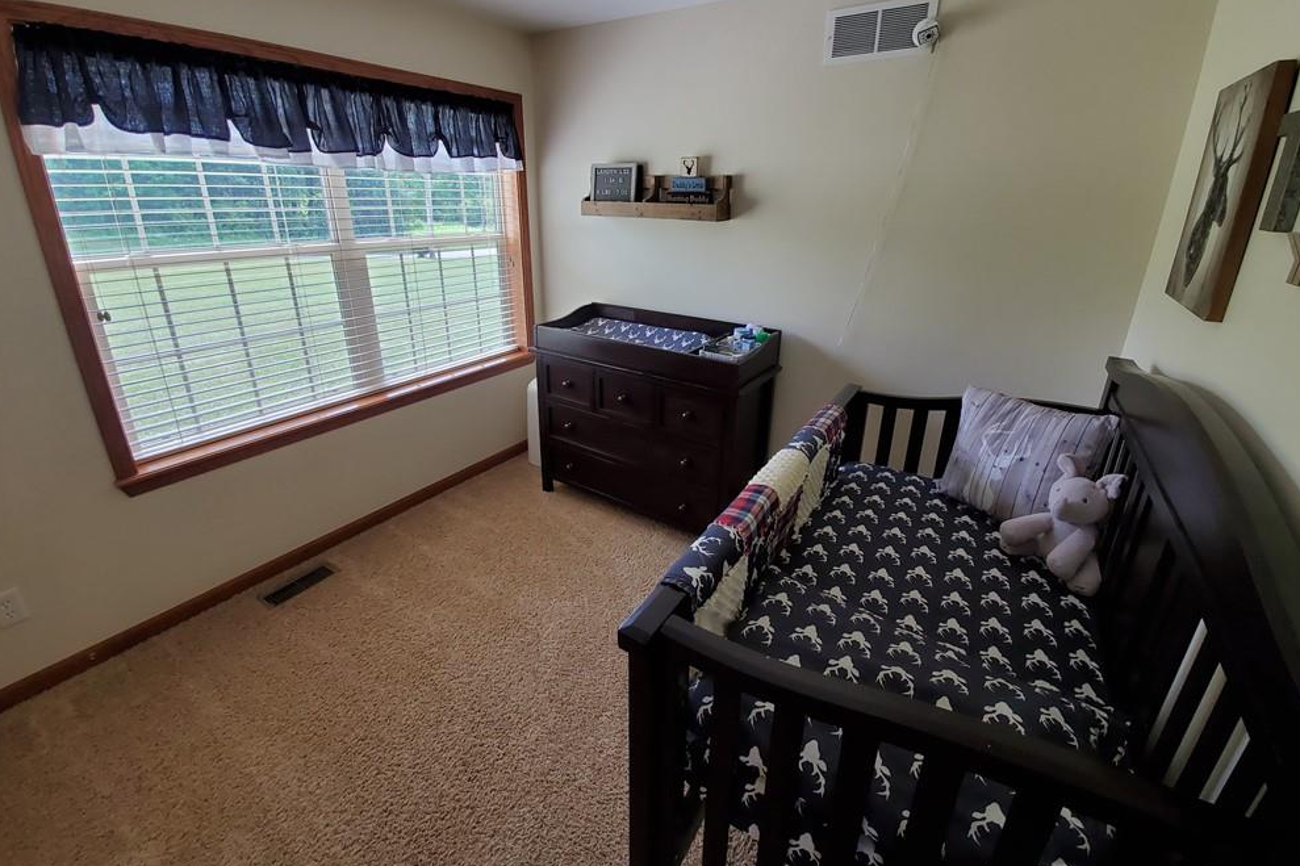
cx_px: 655
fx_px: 505
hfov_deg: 104.3
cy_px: 367
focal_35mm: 14
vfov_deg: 80.6
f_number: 2.2
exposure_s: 1/42
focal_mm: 1.8
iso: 64
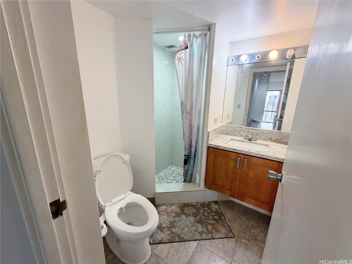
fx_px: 142
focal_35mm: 14
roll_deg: +0.0
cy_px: 132
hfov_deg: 102.1
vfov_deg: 85.7
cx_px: 176
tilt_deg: -13.9
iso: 250
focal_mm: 2.22
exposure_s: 1/60
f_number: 2.2
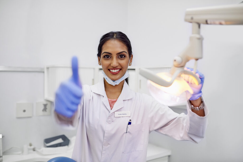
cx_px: 122
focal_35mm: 35
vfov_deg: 37.9
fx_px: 236
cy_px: 81
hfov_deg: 54.4
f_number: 2.2
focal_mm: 35
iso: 500
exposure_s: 1/200
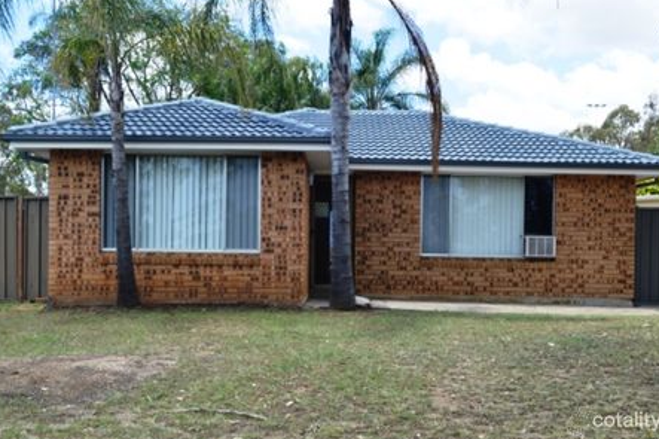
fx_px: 640
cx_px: 336
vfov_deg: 37.8
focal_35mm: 35
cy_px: 218
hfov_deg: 54.4
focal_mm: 22
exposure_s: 1/200
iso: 100
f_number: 7.1
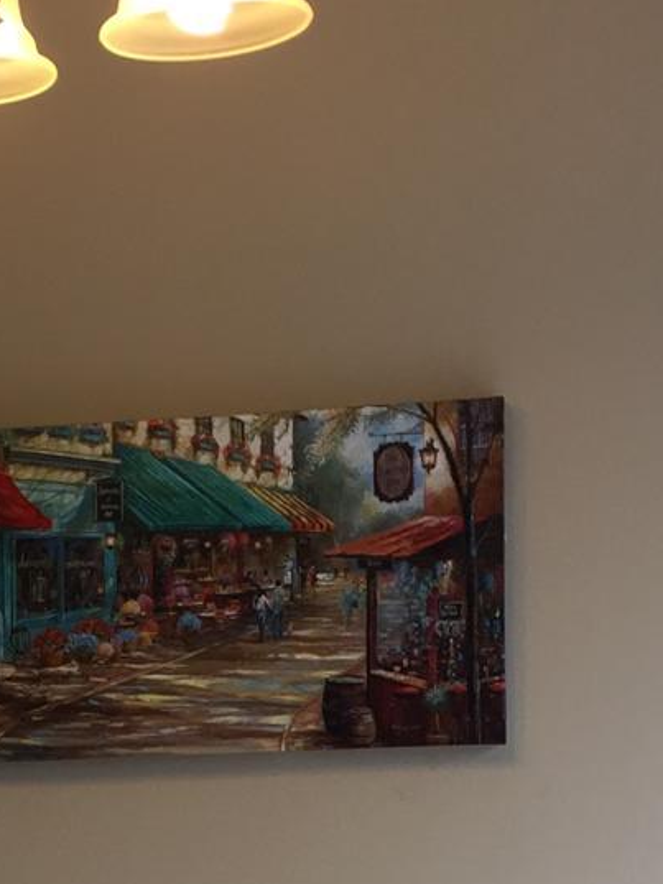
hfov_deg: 13.6
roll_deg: +1.6
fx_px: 2757
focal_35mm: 108
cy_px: 1185
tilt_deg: -10.3
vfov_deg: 17.0
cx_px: 41
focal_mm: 4.15
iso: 40
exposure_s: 1/120
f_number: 2.2
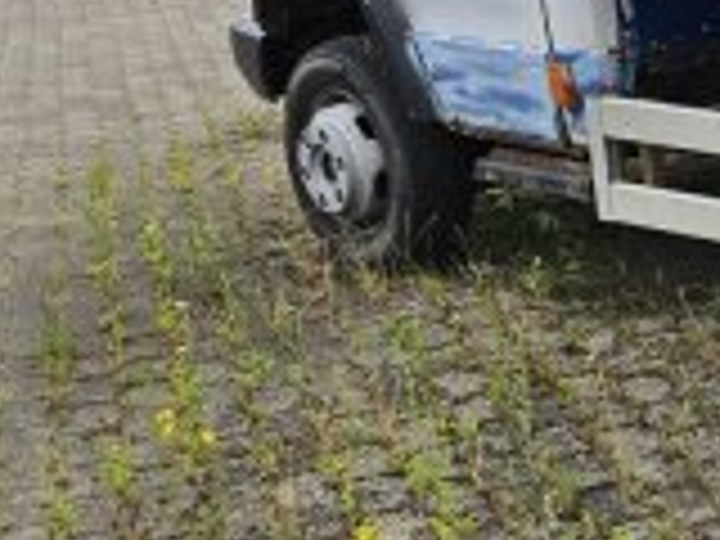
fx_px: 1914
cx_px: 1350
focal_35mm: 92
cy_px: 112
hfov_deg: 17.0
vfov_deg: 16.0
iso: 25
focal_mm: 5.4
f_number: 1.8
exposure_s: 1/1433
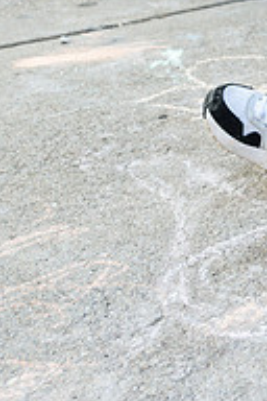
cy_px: 37
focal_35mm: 79
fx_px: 879
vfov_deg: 24.9
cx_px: 588
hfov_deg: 13.7
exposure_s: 1/160
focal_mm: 24
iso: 400
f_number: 3.5
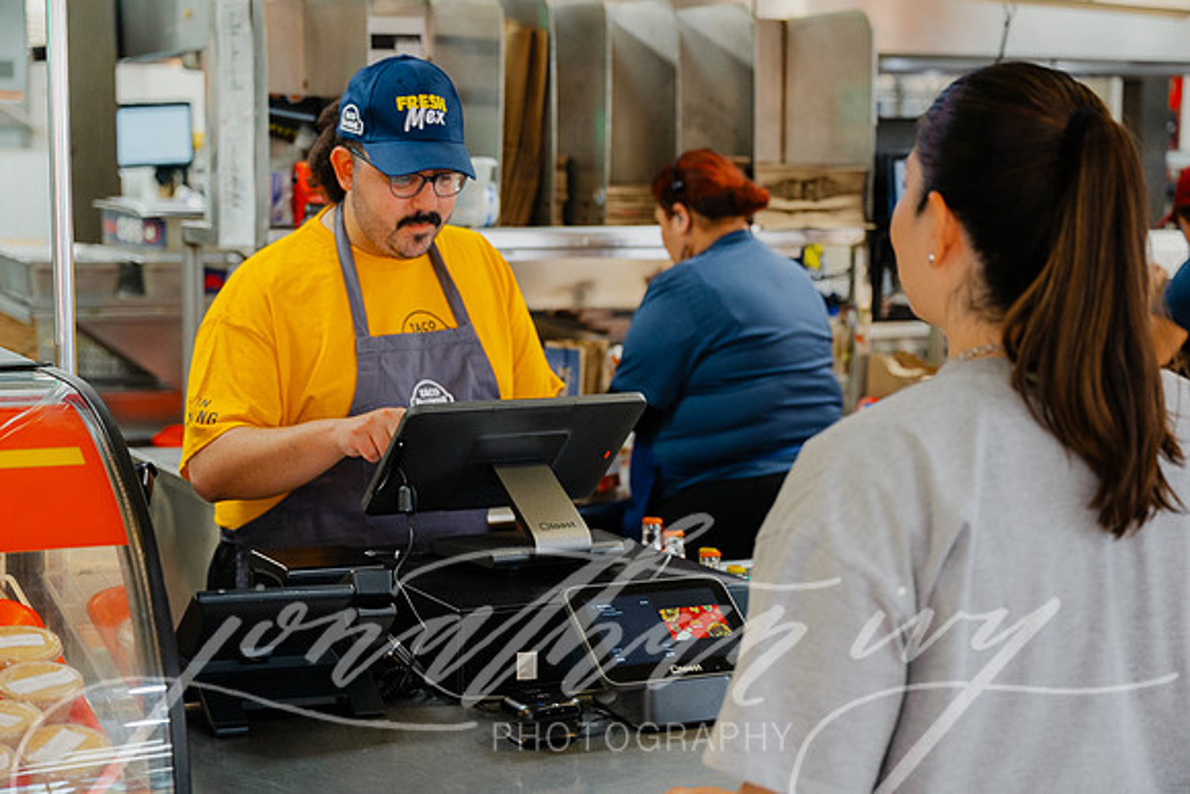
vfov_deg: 23.0
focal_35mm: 59
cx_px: 595
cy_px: 397
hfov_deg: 33.9
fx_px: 1951
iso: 1250
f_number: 3.5
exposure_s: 1/125
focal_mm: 59
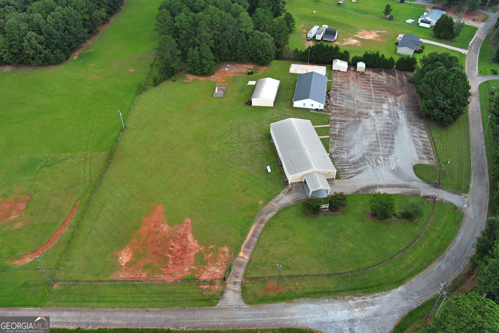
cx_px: 250
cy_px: 166
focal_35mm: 29
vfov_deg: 45.0
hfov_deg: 63.7
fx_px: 402
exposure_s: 1/42.5
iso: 100
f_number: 2.8
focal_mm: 10.57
++++++
Task directions: An exact copy of the data above is required, printed without its pictures.

Answer to the problem:
cx_px: 655
fx_px: 505
hfov_deg: 104.3
cy_px: 367
focal_35mm: 14
vfov_deg: 80.6
f_number: 2.2
exposure_s: 1/42
focal_mm: 1.8
iso: 64
fx_px: 142
focal_35mm: 14
roll_deg: +0.0
cy_px: 132
hfov_deg: 102.1
vfov_deg: 85.7
cx_px: 176
tilt_deg: -13.9
iso: 250
focal_mm: 2.22
exposure_s: 1/60
f_number: 2.2
cx_px: 122
focal_35mm: 35
vfov_deg: 37.9
fx_px: 236
cy_px: 81
hfov_deg: 54.4
f_number: 2.2
focal_mm: 35
iso: 500
exposure_s: 1/200
fx_px: 640
cx_px: 336
vfov_deg: 37.8
focal_35mm: 35
cy_px: 218
hfov_deg: 54.4
focal_mm: 22
exposure_s: 1/200
iso: 100
f_number: 7.1
hfov_deg: 13.6
roll_deg: +1.6
fx_px: 2757
focal_35mm: 108
cy_px: 1185
tilt_deg: -10.3
vfov_deg: 17.0
cx_px: 41
focal_mm: 4.15
iso: 40
exposure_s: 1/120
f_number: 2.2
fx_px: 1914
cx_px: 1350
focal_35mm: 92
cy_px: 112
hfov_deg: 17.0
vfov_deg: 16.0
iso: 25
focal_mm: 5.4
f_number: 1.8
exposure_s: 1/1433
cy_px: 37
focal_35mm: 79
fx_px: 879
vfov_deg: 24.9
cx_px: 588
hfov_deg: 13.7
exposure_s: 1/160
focal_mm: 24
iso: 400
f_number: 3.5
vfov_deg: 23.0
focal_35mm: 59
cx_px: 595
cy_px: 397
hfov_deg: 33.9
fx_px: 1951
iso: 1250
f_number: 3.5
exposure_s: 1/125
focal_mm: 59
cx_px: 250
cy_px: 166
focal_35mm: 29
vfov_deg: 45.0
hfov_deg: 63.7
fx_px: 402
exposure_s: 1/42.5
iso: 100
f_number: 2.8
focal_mm: 10.57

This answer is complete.